Please reproduce, word for word, the lines below from the line with "median 0.90, box" up to and including the line with "What are all".

═══ Data for the task

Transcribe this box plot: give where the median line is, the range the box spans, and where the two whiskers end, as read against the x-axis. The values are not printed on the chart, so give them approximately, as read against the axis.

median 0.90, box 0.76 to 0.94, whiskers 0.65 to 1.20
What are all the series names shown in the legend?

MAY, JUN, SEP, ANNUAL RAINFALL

══════
═══ Data for the task

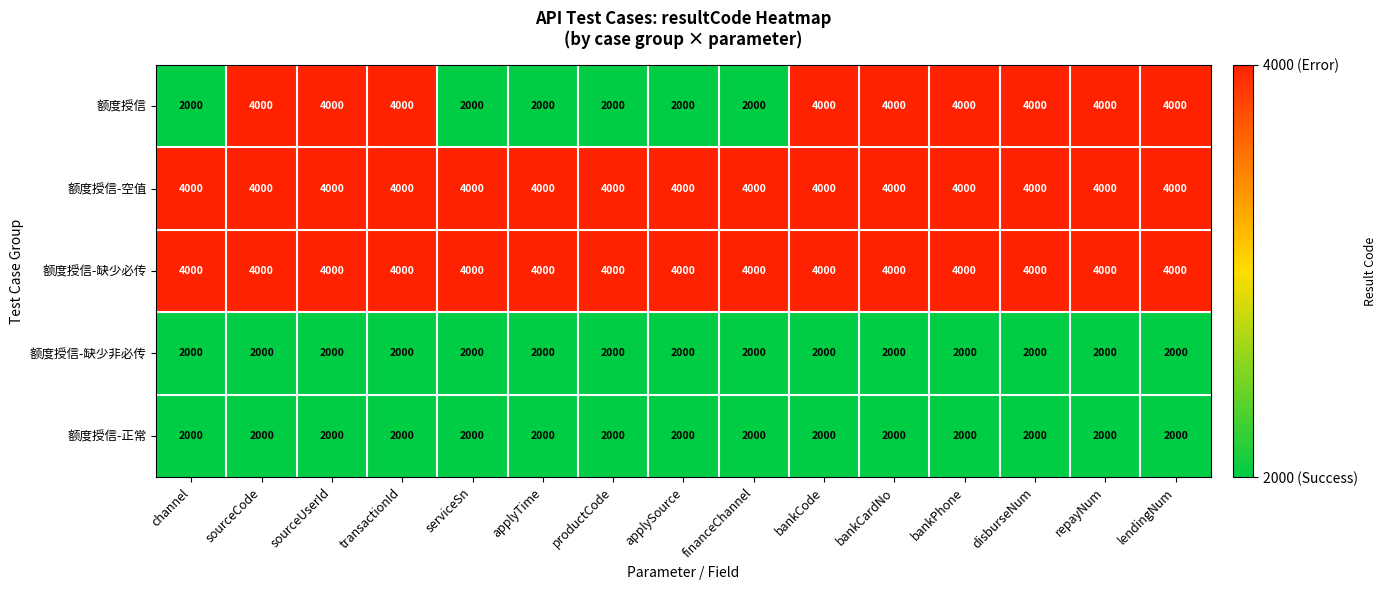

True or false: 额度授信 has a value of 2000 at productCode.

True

══════

#### [Answer]
median 0.90, box 0.76 to 0.94, whiskers 0.65 to 1.20
What are all the series names shown in the legend?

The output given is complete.